Toy Story 4 Easter egg refers to typo that nearly wiped Toy Story 2 from existence

Toy Story 4 Easter egg refers to typo that nearly wiped Toy Story 2 from existence
Toy Story 4 Screenshot: Disney+

At its heart, the Toy Story franchise has always featured pretty heavy meditations on mortality, loss, and letting go. For every slapstick gag or cute, squeaky, three-eyed alien zealot, there’s a bunch of beloved characters confronting death by staring straight into its inevitable, uncaring, fiery eyes… often right before getting saved by all those cute, squeaky, three-eyed alien zealots. Knowing this, it’s perhaps unsurprising that a Toy Story 4 Easter egg is gaining traction on Reddit for apparently referencing a very real, barely avoided Pixar-pocalypse.

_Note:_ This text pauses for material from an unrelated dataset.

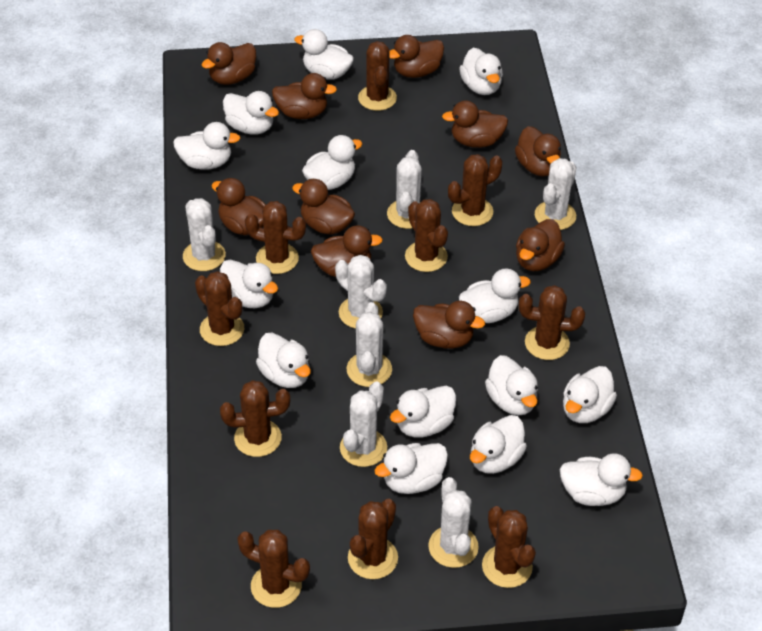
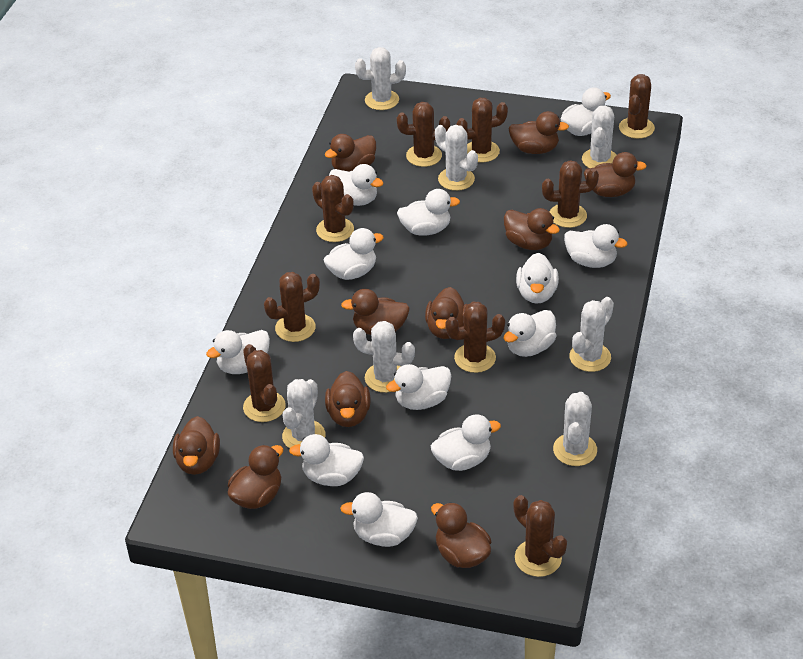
brown cactus: [195,271,244,346] [220,380,290,457] [237,530,310,608] [245,201,306,274] [348,499,398,579] [358,41,397,111] [405,199,448,272] [448,154,502,226] [482,506,536,588] [519,285,585,360] = 10 -> [243,344,286,422] [264,272,320,342] [312,175,354,242] [397,102,450,167] [445,302,505,373] [456,98,508,163] [513,495,567,577] [542,160,599,228] [619,74,655,139] = 9
white duck: [173,122,240,170] [220,260,278,308] [223,91,279,135] [256,333,311,388] [294,29,354,80] [302,135,362,190] [374,443,448,494] [390,386,456,438] [459,48,503,95] [459,269,531,323] [470,415,527,474] [485,355,538,416] [559,453,643,506] [563,366,617,423] = 14 -> [206,330,270,374] [289,434,364,486] [324,228,384,280] [329,164,383,206] [340,492,418,547] [386,364,451,410] [397,189,460,236] [431,414,501,471] [503,310,556,357] [516,253,559,304] [561,87,611,136] [564,224,627,268] = 12

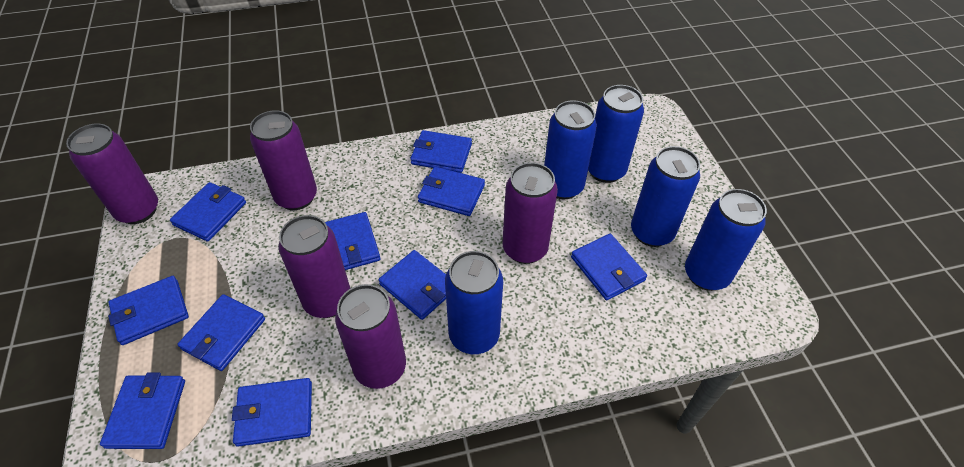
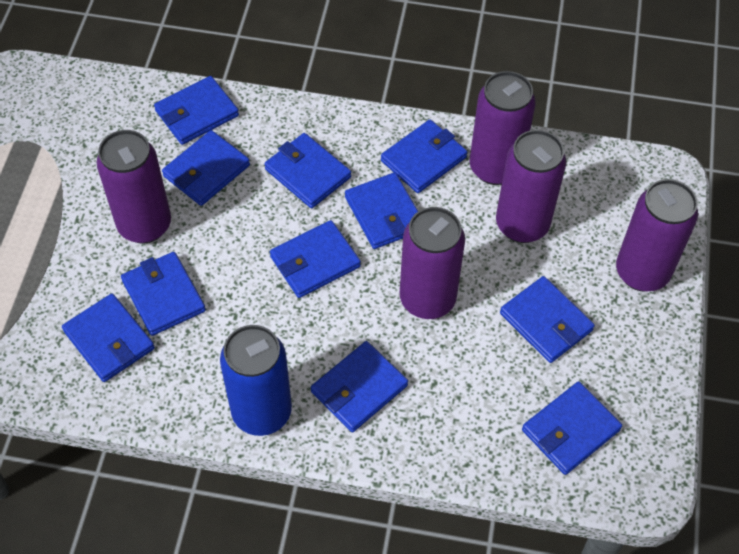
blue can: [445,251,503,354] [544,100,597,199] [588,85,644,183] [631,146,700,247] [685,189,767,291] = 5 -> [220,325,292,436] = 1
blue wallet: [100,372,185,449] [108,276,189,345] [170,182,246,241] [178,294,265,371] [232,378,312,447] [325,212,380,270] [379,250,446,320] [410,130,472,173] [418,166,485,216] [571,234,647,300] = 10 -> [62,294,155,382] [121,252,206,336] [154,76,239,145] [162,130,250,206] [264,133,351,208] [270,220,361,298] [311,341,408,432] [345,172,418,249] [381,120,467,193] [500,276,595,363] [522,382,622,475] = 11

In a screenshot posted to the r/MovieDetails subreddit earlier this week by u/Numerous-Lemon, audiences can spot a car’s license plate reading “RMR F97.” As it turns out, “RMRF” was part of a deletion line command that a Pixar employee accidentally entered into the main computer unit housing the sequel production’s entire file archive back in 1997.

Did you just feel the bottom drop out in your own stomach, too? Imagine that poor bastard.

As filmmaker Austin McConnell explained via his YouTube channel a few years back: The entire story can be found in Creativity, Inc., a book on overcoming artistic roadblocks co-written by Pixar Studios co-founder, Ed Catmull. Back then, cloud storage obviously wasn’t a thing, so “all of the movie’s assets [were] kept in a big computer drive which the animators work out of.” Those assets were then accessed by a network of computers, but if something were to happen to that centralized unit…. Well, you get the idea.

And, of course, something did happen. During “a bit of routine storage cleanup,” a mercifully unnamed employee entered a command resulting in an entire memory wipe of the Toy Story 2 project.

“Wouldn’t anyone in their right minds back up a $500 million sequel on a separate, central housing unit?” many of you may be asking yourselves. Hypothetically, yes. But the accidental deletion apparently occurred after a month of IT issues that coincidentally involved—you guessed it—Toy Story 2's backup files. Disney and Pixar execs, in an understandable panic mode, quickly assembled to debate their options, ranging from starting completely from scratch to simply scrapping the entire project entirely (which probably would have meant the end of Pixar, too).

Luckily, Toy Story 2's supervising technical director (and future Pixar producer), Galyn Susman, following the birth of her newborn son, had created her own backup files to use from home, because women never get a goddamn break in this country. After retrieving her computer and booting it up at the studio, the team restored all of the film’s assets, ensuring no one (to our knowledge) was fed to Disney’s on-site wolves.

…And yet, somehow no one thought to “RMRF” Cars 2 at any point during its production.